> **WHAT NEEDS TO BE DONE**:
Copy the data below exactly, but not the pictures it contains.

_____

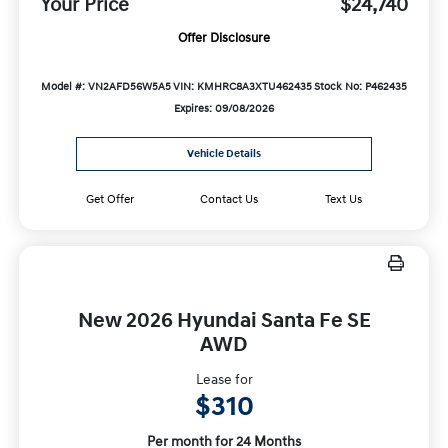
Your Price
$24,740
Offer Disclosure
Model #: VN2AFD56W5A5
VIN: KMHRC8A3XTU462435
Stock No: P462435
Expires: 09/08/2026
Vehicle Details
Get Offer
Contact Us
Text Us
New 2026 Hyundai Santa Fe SE
AWD
Lease for
$310
Per month for 24 Months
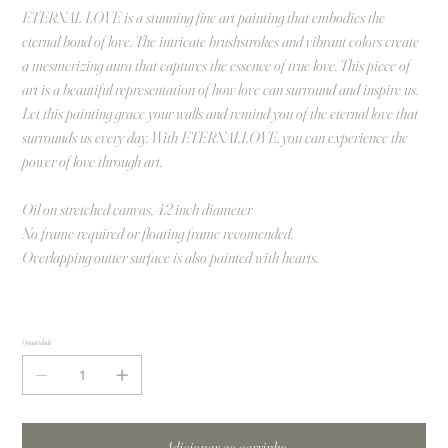
ETERNAL LOVE is a stunning fine art painting that embodies the
eternal bond of love. The intricate brushstrokes and vibrant colors create
a mesmerizing aura that captures the essence of true love. This piece of
art is a beautiful representation of how love can surround and inspire us.
Let this painting grace your walls and remind you of the eternal love that
surrounds us every day. With ETERNALLOVE, you can experience the
power of love through art.
Oil on stretched canvas, 42 inch diameter
No frame required or floating frame recomended.
Overlapping outter surface is also painted with hearts.
Quantidade
Adicionar ao carrinho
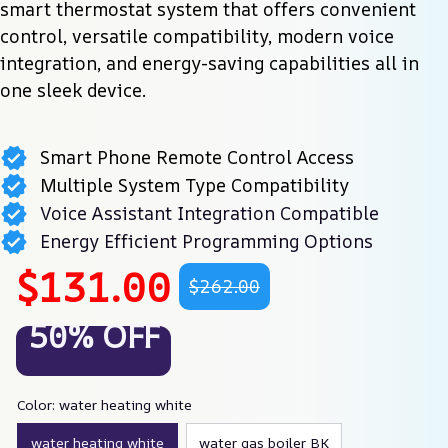
smart thermostat system that offers convenient 
control, versatile compatibility, modern voice 
integration, and energy-saving capabilities all in 
one sleek device.
Smart Phone Remote Control Access
Multiple System Type Compatibility
Voice Assistant Integration Compatible
Energy Efficient Programming Options
$131.00
$262.00
50% OFF
Color: water heating white
water heating white
water gas boiler BK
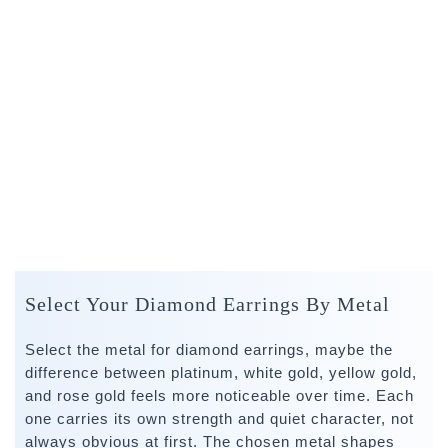
Select Your Diamond Earrings By Metal
Select the metal for diamond earrings, maybe the
difference between platinum, white gold, yellow gold,
and rose gold feels more noticeable over time. Each
one carries its own strength and quiet character, not
always obvious at first. The chosen metal shapes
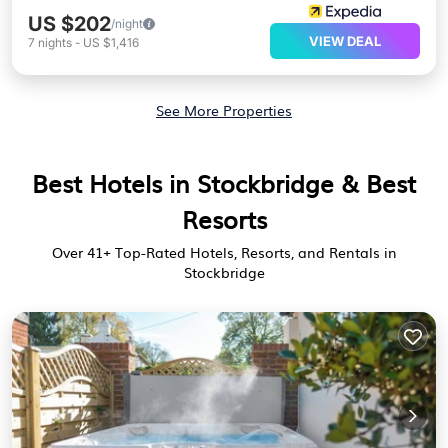
US $202
/night
VIEW DEAL
7
nights
-
US $1,416
See More Properties
Best Hotels in Stockbridge & Best
Resorts
Over
41
+ Top-Rated Hotels, Resorts, and Rentals in
Stockbridge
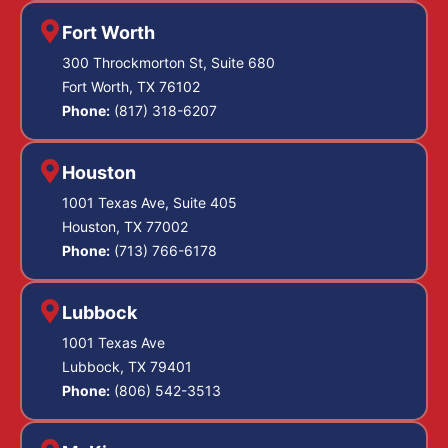
Fort Worth
300 Throckmorton St, Suite 680
Fort Worth, TX 76102
Phone:
(817) 318-6207
Houston
1001 Texas Ave, Suite 405
Houston, TX 77002
Phone:
(713) 766-6178
Lubbock
1001 Texas Ave
Lubbock, TX 79401
Phone:
(806) 542-3513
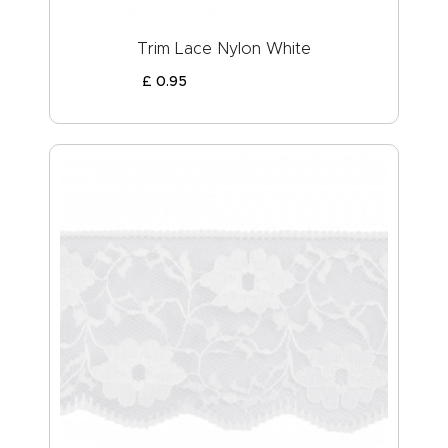
Trim Lace Nylon White
£
0
.
95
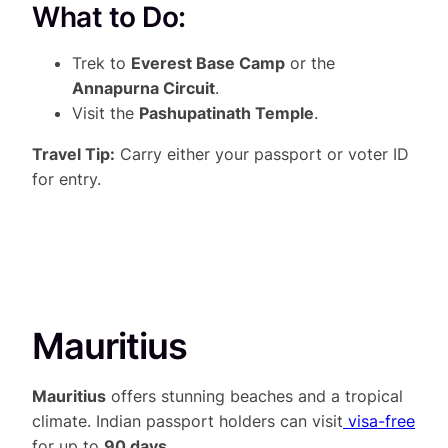
What to Do:
Trek to
Everest Base Camp
or the
Annapurna Circuit
.
Visit the
Pashupatinath Temple
.
Travel Tip:
Carry either your passport or voter ID
for entry.
Mauritius
Mauritius
offers stunning beaches and a tropical
climate. Indian passport holders can visit
visa-free
for up to
90 days
.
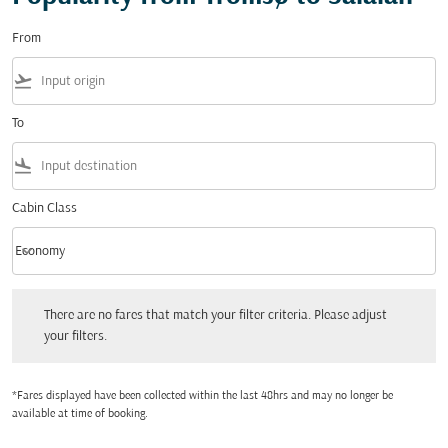
From
flight_takeoff
To
flight_land
Cabin Class
keyboard_arrow_down
Economy
Cabin Class option Economy Selected
There are no fares that match your filter criteria. Please adjust your filters.
There are no fares that match your filter criteria. Please adjust
your filters.
*Fares displayed have been collected within the last 48hrs and may no longer be
available at time of booking.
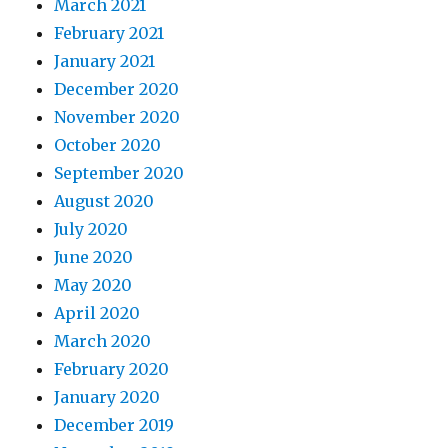
March 2021
February 2021
January 2021
December 2020
November 2020
October 2020
September 2020
August 2020
July 2020
June 2020
May 2020
April 2020
March 2020
February 2020
January 2020
December 2019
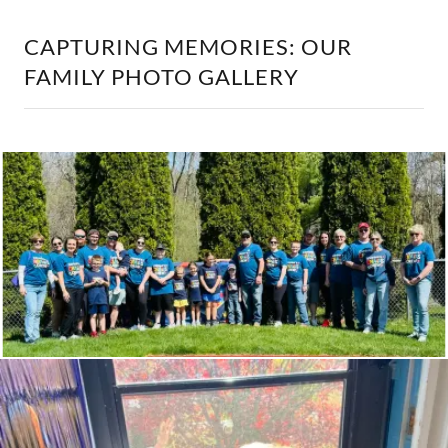
CAPTURING MEMORIES: OUR
FAMILY PHOTO GALLERY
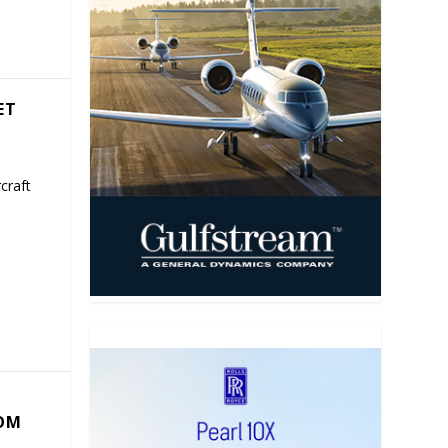
ET
craft
COM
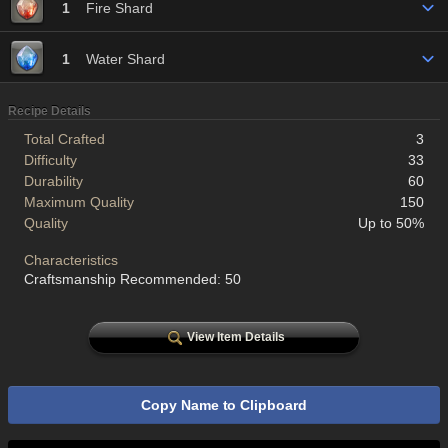
1
Fire Shard
1
Water Shard
Recipe Details
Total Crafted
3
Difficulty
33
Durability
60
Maximum Quality
150
Quality
Up to 50%
Characteristics
Craftsmanship Recommended: 50
View Item Details
Copy Name to Clipboard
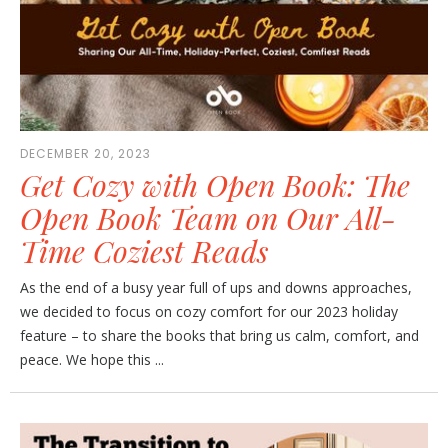
DECEMBER 20, 2023
Get Cozy with Open Book: The
Open Book Team on Our All-
Time Coziest Reads
As the end of a busy year full of ups and downs approaches,
we decided to focus on cozy comfort for our 2023 holiday
feature – to share the books that bring us calm, comfort, and
peace. We hope this ...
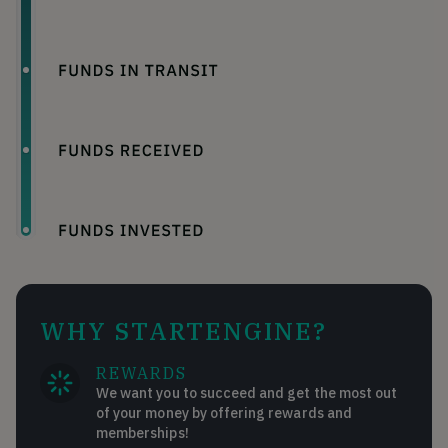
WHY STARTENGINE?
REWARDS
We want you to succeed and get the most out
of your money by offering rewards and
memberships!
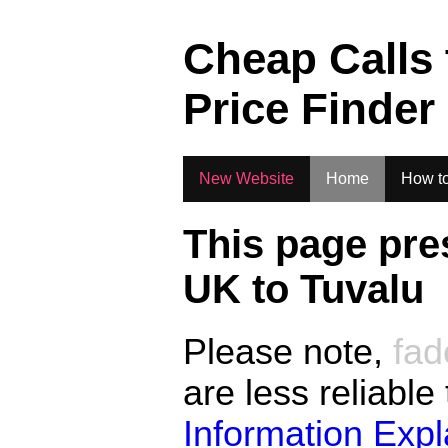
.
Cheap Calls
Price Finder
New Website
Home
How to
This page pre
UK to
Tuvalu
Please note,
fad
are less reliable
Information Exp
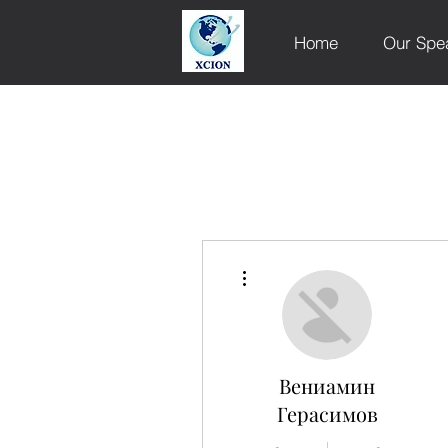
Home
Our Spe
More actions
Вениамин
Герасимов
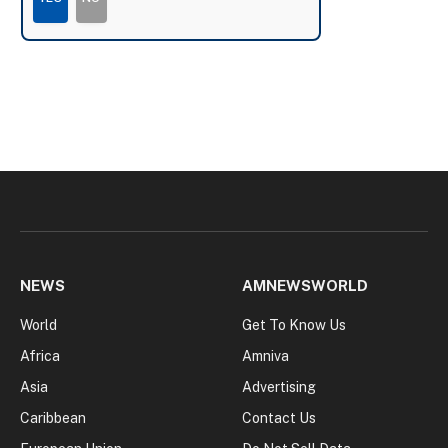
NEWS
AMNEWSWORLD
World
Get To Know Us
Africa
Amniva
Asia
Advertising
Caribbean
Contact Us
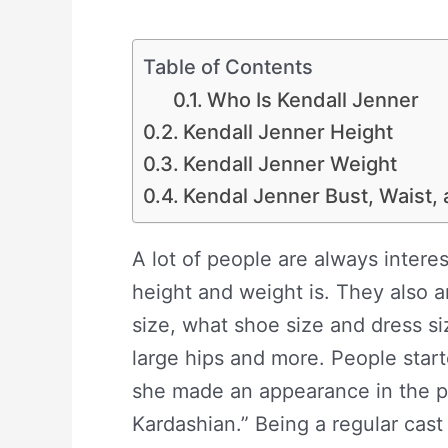
Table of Contents
Who Is Kendall Jenner
Kendall Jenner Height
Kendall Jenner Weight
Kendal Jenner Bust, Waist,
A lot of people are always inter
height and weight is. They also ar
size, what shoe size and dress si
large hips and more. People start
she made an appearance in the p
Kardashian.” Being a regular cast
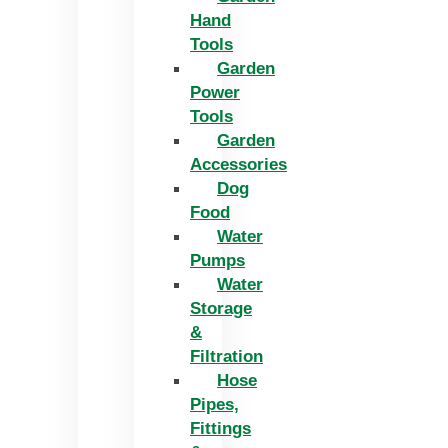
Hand
Tools
Garden
Power
Tools
Garden
Accessories
Dog
Food
Water
Pumps
Water
Storage
&
Filtration
Hose
Pipes,
Fittings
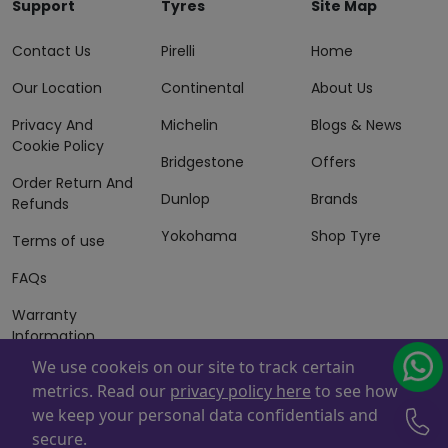
Support
Tyres
Site Map
Contact Us
Pirelli
Home
Our Location
Continental
About Us
Privacy And
Michelin
Blogs & News
Cookie Policy
Bridgestone
Offers
Order Return And
Dunlop
Brands
Refunds
Yokohama
Shop Tyre
Terms of use
FAQs
Warranty
Information
We use cookeis on our site to track certain
Terms of Sales
metrics. Read our
privacy policy here
to see how
And Services
we keep your personal data confidentials and
Powered By
ZAFCO
. Copyright © 2026 ZAFCO Auto Services
secure.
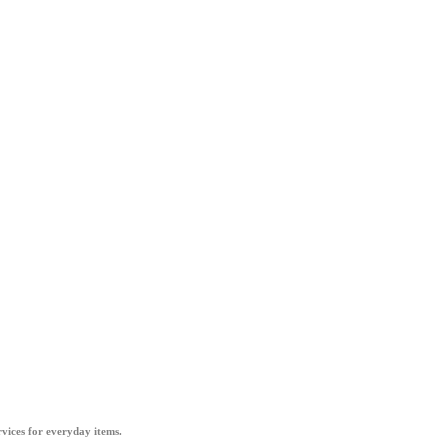
vices for everyday items.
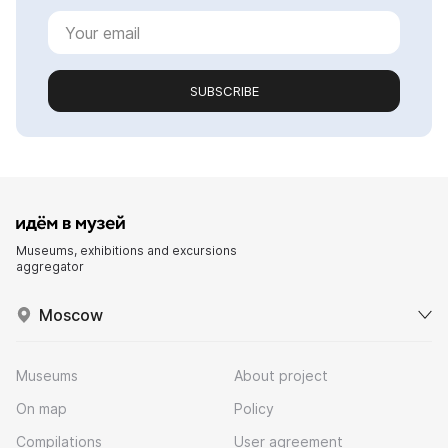
SUBSCRIBE
Museums, exhibitions and excursions
aggregator
Moscow
Museums
About project
On map
Policy
Compilations
User agreement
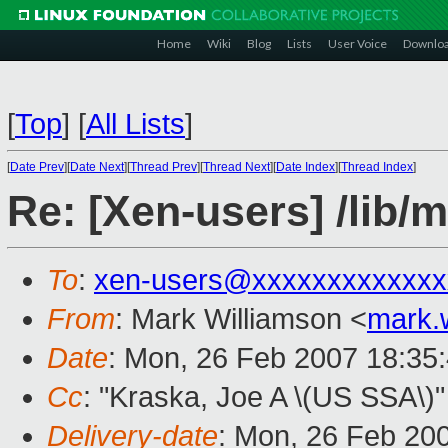
Home
Wiki
Blog
Lists
User Voice
Downlo
[
Top
]
[
All Lists
]
[
Date Prev
][
Date Next
][
Thread Prev
][
Thread Next
][
Date Index
][
Thread Index
]
Re: [Xen-users] /lib/m
To
:
xen-users@xxxxxxxxxxxxx
From
: Mark Williamson <
mark.
Date
: Mon, 26 Feb 2007 18:35
Cc
: "Kraska, Joe A \(US SSA\)"
Delivery-date
: Mon, 26 Feb 20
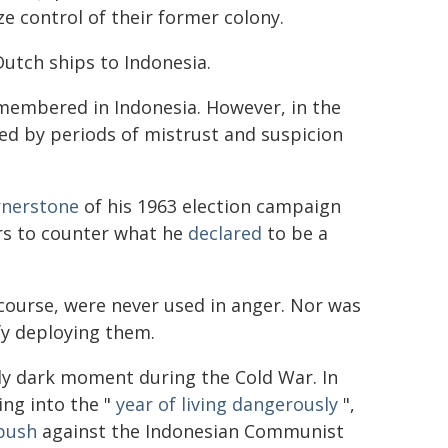
e control of their former colony.
utch ships to Indonesia.
remembered in Indonesia. However, in the
ed by periods of mistrust and suspicion
rnerstone
of his 1963 election campaign
rs to counter what he
declared
to be a
course, were never used in anger. Nor was
fy deploying them.
ly dark moment during the Cold War. In
ing into the "
year of living dangerously
",
push
against the Indonesian Communist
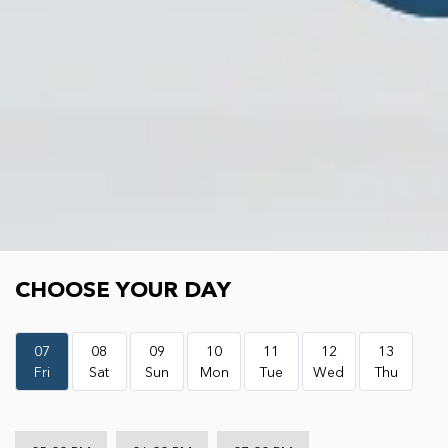
Choose your day
CHOOSE YOUR DAY
07
08
09
10
11
12
13
Fri
Sat
Sun
Mon
Tue
Wed
Thu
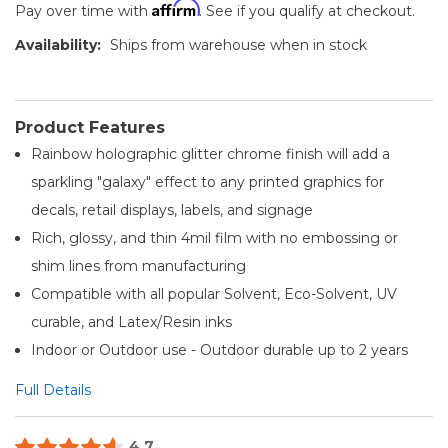
Affirm
Pay over time with
. See if you qualify at checkout.
Availability:
Ships from warehouse when in stock
Product Features
Rainbow holographic glitter chrome finish will add a
sparkling "galaxy" effect to any printed graphics for
decals, retail displays, labels, and signage
Rich, glossy, and thin 4mil film with no embossing or
shim lines from manufacturing
Compatible with all popular Solvent, Eco-Solvent, UV
curable, and Latex/Resin inks
Indoor or Outdoor use - Outdoor durable up to 2 years
Full Details
4.7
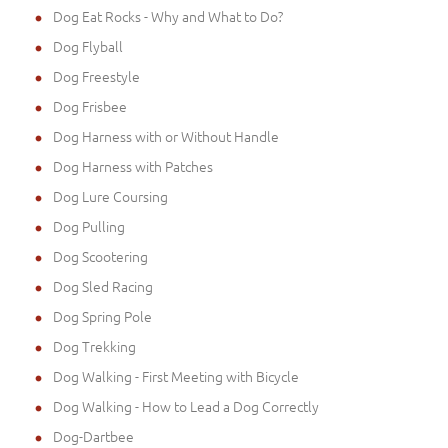
Dog Eat Rocks - Why and What to Do?
Dog Flyball
Dog Freestyle
Dog Frisbee
Dog Harness with or Without Handle
Dog Harness with Patches
Dog Lure Coursing
Dog Pulling
Dog Scootering
Dog Sled Racing
Dog Spring Pole
Dog Trekking
Dog Walking - First Meeting with Bicycle
Dog Walking - How to Lead a Dog Correctly
Dog-Dartbee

_____

> **THE ANSWER**:
Your Price
$24,740
Offer Disclosure
Model #: VN2AFD56W5A5
VIN: KMHRC8A3XTU462435
Stock No: P462435
Expires: 09/08/2026
Vehicle Details
Get Offer
Contact Us
Text Us
New 2026 Hyundai Santa Fe SE
AWD
Lease for
$310
Per month for 24 Months
ETERNAL LOVE is a stunning fine art painting that embodies the
eternal bond of love. The intricate brushstrokes and vibrant colors create
a mesmerizing aura that captures the essence of true love. This piece of
art is a beautiful representation of how love can surround and inspire us.
Let this painting grace your walls and remind you of the eternal love that
surrounds us every day. With ETERNALLOVE, you can experience the
power of love through art.
Oil on stretched canvas, 42 inch diameter
No frame required or floating frame recomended.
Overlapping outter surface is also painted with hearts.
Quantidade
Adicionar ao carrinho
smart thermostat system that offers convenient 
control, versatile compatibility, modern voice 
integration, and energy-saving capabilities all in 
one sleek device.
Smart Phone Remote Control Access
Multiple System Type Compatibility
Voice Assistant Integration Compatible
Energy Efficient Programming Options
$131.00
$262.00
50% OFF
Color: water heating white
water heating white
water gas boiler BK
Select Your Diamond Earrings By Metal
Select the metal for diamond earrings, maybe the
difference between platinum, white gold, yellow gold,
and rose gold feels more noticeable over time. Each
one carries its own strength and quiet character, not
always obvious at first. The chosen metal shapes
US $202
/night
VIEW DEAL
7
nights
-
US $1,416
See More Properties
Best Hotels in Stockbridge & Best
Resorts
Over
41
+ Top-Rated Hotels, Resorts, and Rentals in
Stockbridge
Fort Worth
300 Throckmorton St, Suite 680
Fort Worth, TX 76102
Phone:
(817) 318-6207
Houston
1001 Texas Ave, Suite 405
Houston, TX 77002
Phone:
(713) 766-6178
Lubbock
1001 Texas Ave
Lubbock, TX 79401
Phone:
(806) 542-3513
Trim Lace Nylon White
£
0
.
95
What to Do:
Trek to
Everest Base Camp
or the
Annapurna Circuit
.
Visit the
Pashupatinath Temple
.
Travel Tip:
Carry either your passport or voter ID
for entry.
Mauritius
Mauritius
offers stunning beaches and a tropical
climate. Indian passport holders can visit
visa-free
for up to
90 days
.
From
flight_takeoff
To
flight_land
Cabin Class
keyboard_arrow_down
Economy
Cabin Class option Economy Selected
There are no fares that match your filter criteria. Please adjust your filters.
There are no fares that match your filter criteria. Please adjust
your filters.
*Fares displayed have been collected within the last 48hrs and may no longer be
available at time of booking.
March 2021
February 2021
January 2021
December 2020
November 2020
October 2020
September 2020
August 2020
July 2020
June 2020
May 2020
April 2020
March 2020
February 2020
January 2020
December 2019
CAPTURING MEMORIES: OUR
FAMILY PHOTO GALLERY
ET
craft
COM
1
Fire Shard
1
Water Shard
Recipe Details
Total Crafted
3
Difficulty
33
Durability
60
Maximum Quality
150
Quality
Up to 50%
Characteristics
Craftsmanship Recommended: 50
View Item Details
Copy Name to Clipboard
DECEMBER 20, 2023
Get Cozy with Open Book: The
Open Book Team on Our All-
Time Coziest Reads
As the end of a busy year full of ups and downs approaches,
we decided to focus on cozy comfort for our 2023 holiday
feature – to share the books that bring us calm, comfort, and
peace. We hope this ...
WHY STARTENGINE?
REWARDS
We want you to succeed and get the most out
of your money by offering rewards and
memberships!
.
Cheap Calls
Price Finder
New Website
Home
How to
This page pre
UK to
Tuvalu
Please note,
fad
are less reliable
Information Exp
Home
Our Spe
More actions
Вениамин
Герасимов
NEWS
AMNEWSWORLD
World
Get To Know Us
Africa
Amniva
Asia
Advertising
Caribbean
Contact Us
Table of Contents
Who Is Kendall Jenner
Kendall Jenner Height
Kendall Jenner Weight
Kendal Jenner Bust, Waist,
A lot of people are always inter
height and weight is. They also ar
size, what shoe size and dress si
large hips and more. People start
she made an appearance in the p
Kardashian.” Being a regular cast
Hand
Tools
Garden
Power
Tools
Garden
Accessories
Dog
Food
Water
Pumps
Water
Storage
&
Filtration
Hose
Pipes,
Fittings
Support
Tyres
Site Map
Contact Us
Pirelli
Home
Our Location
Continental
About Us
Privacy And
Michelin
Blogs & News
Cookie Policy
Bridgestone
Offers
Order Return And
Dunlop
Brands
Refunds
Yokohama
Shop Tyre
Terms of use
FAQs
Warranty
Information
We use cookeis on our site to track certain
Terms of Sales
metrics. Read our
privacy policy here
to see how
And Services
we keep your personal data confidentials and
Powered By
ZAFCO
. Copyright © 2026 ZAFCO Auto Services
secure.
vices for everyday items.
SUBSCRIBE
Museums, exhibitions and excursions
aggregator
Moscow
Museums
About project
On map
Policy
Compilations
User agreement
Home
Wiki
Blog
Lists
User Voice
Downlo
[
Top
]
[
All Lists
]
[
Date Prev
][
Date Next
][
Thread Prev
][
Thread Next
][
Date Index
][
Thread Index
]
Re: [Xen-users] /lib/m
To
:
xen-users@xxxxxxxxxxxxx
From
: Mark Williamson <
mark.
Date
: Mon, 26 Feb 2007 18:35
Cc
: "Kraska, Joe A \(US SSA\)"
Delivery-date
: Mon, 26 Feb 20
e control of their former colony.
utch ships to Indonesia.
remembered in Indonesia. However, in the
ed by periods of mistrust and suspicion
rnerstone
of his 1963 election campaign
rs to counter what he
declared
to be a
course, were never used in anger. Nor was
fy deploying them.
ly dark moment during the Cold War. In
ing into the "
year of living dangerously
",
push
against the Indonesian Communist
Choose your day
CHOOSE YOUR DAY
07
08
09
10
11
12
13
Fri
Sat
Sun
Mon
Tue
Wed
Thu
Affirm
Pay over time with
. See if you qualify at checkout.
Availability:
Ships from warehouse when in stock
Product Features
Rainbow holographic glitter chrome finish will add a
sparkling "galaxy" effect to any printed graphics for
decals, retail displays, labels, and signage
Rich, glossy, and thin 4mil film with no embossing or
shim lines from manufacturing
Compatible with all popular Solvent, Eco-Solvent, UV
curable, and Latex/Resin inks
Indoor or Outdoor use - Outdoor durable up to 2 years
Full Details
4.7
Dog Eat Rocks - Why and What to Do?
Dog Flyball
Dog Freestyle
Dog Frisbee
Dog Harness with or Without Handle
Dog Harness with Patches
Dog Lure Coursing
Dog Pulling
Dog Scootering
Dog Sled Racing
Dog Spring Pole
Dog Trekking
Dog Walking - First Meeting with Bicycle
Dog Walking - How to Lead a Dog Correctly
Dog-Dartbee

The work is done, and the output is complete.